◆ **WORK TO BE COMPLETED**:
Starting at the first line of the listing below, repeat each line exactly until you have repeated the one containing "Figure 2. (a)"; skip the pictures.

◆ **COLLECTED MATERIAL**:
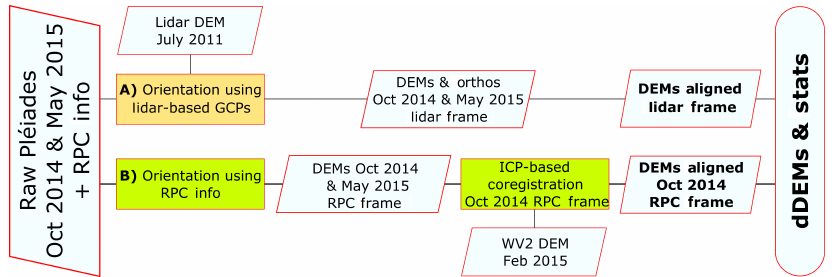
Figure 3. Flowchart of the different schemes studied for obtaining unbiased DEMs. Rectangles indicate processing steps and parallelograms indicate products. Orange squares indicate processing with ERDAS software, and green squares indicate processing with ASP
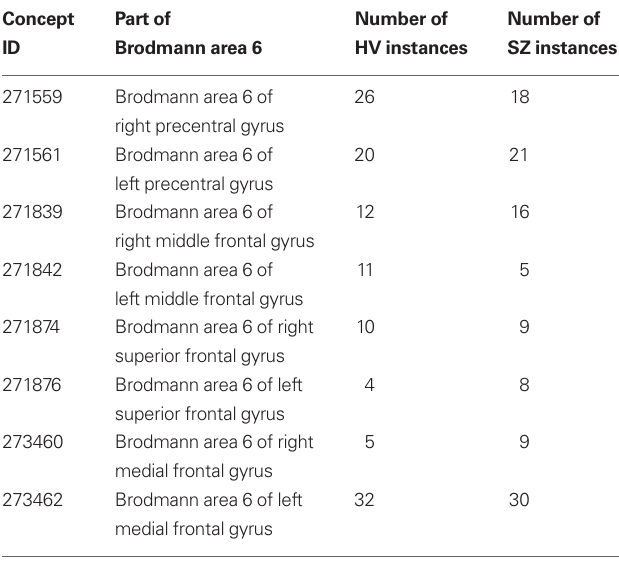
Table 1 | The distribution of activation clusters across different parts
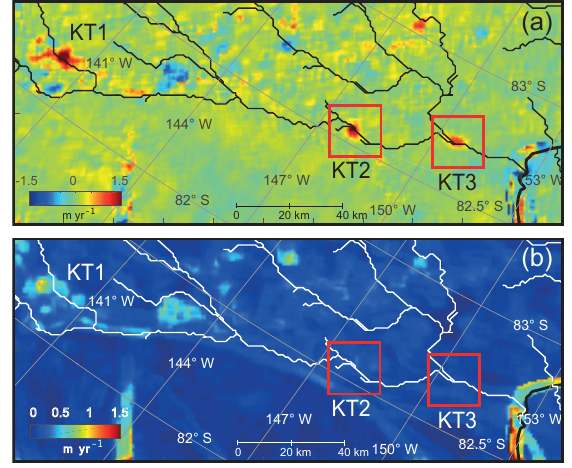
Figure 2. (a) Elevation change rates and (b) their uncertainties (95% confidence intervals) around the trunk of KIS for 2 years (February 2012–January 2014). The polylines represent the sub- glacial streamlines extracted from the hydraulic potential. The red boxes indicate the locations of lakes KT2 and KT3.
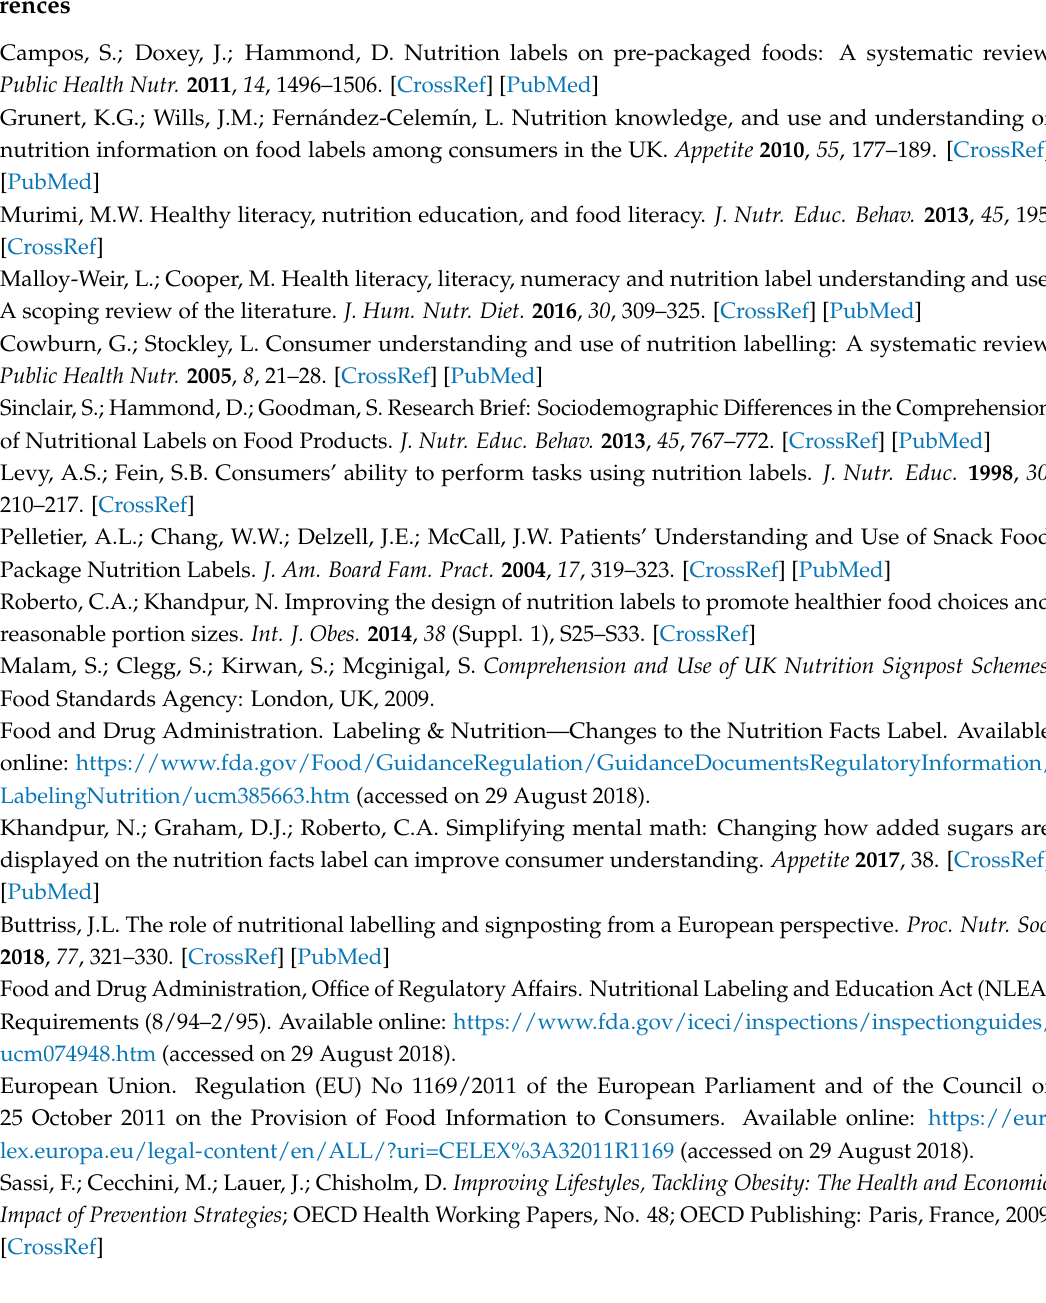
s1. Table S1: Search terms and strategy for the Medline database. Table S2: Quality appraisal of individual studies using Effective Public Health Practice Project (EPHPP) Criteria. S1: PRISMA 2009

◆ **RESPONSE**:
Figure 3. Flowchart of the different schemes studied for obtaining unbiased DEMs. Rectangles indicate processing steps and parallelograms indicate products. Orange squares indicate processing with ERDAS software, and green squares indicate processing with ASP
Table 1 | The distribution of activation clusters across different parts
Figure 2. (a) Elevation change rates and (b) their uncertainties (95% confidence intervals) around the trunk of KIS for 2 years (February 2012–January 2014). The polylines represent the sub- glacial streamlines extracted from the hydraulic potential. The red boxes indicate the locations of lakes KT2 and KT3.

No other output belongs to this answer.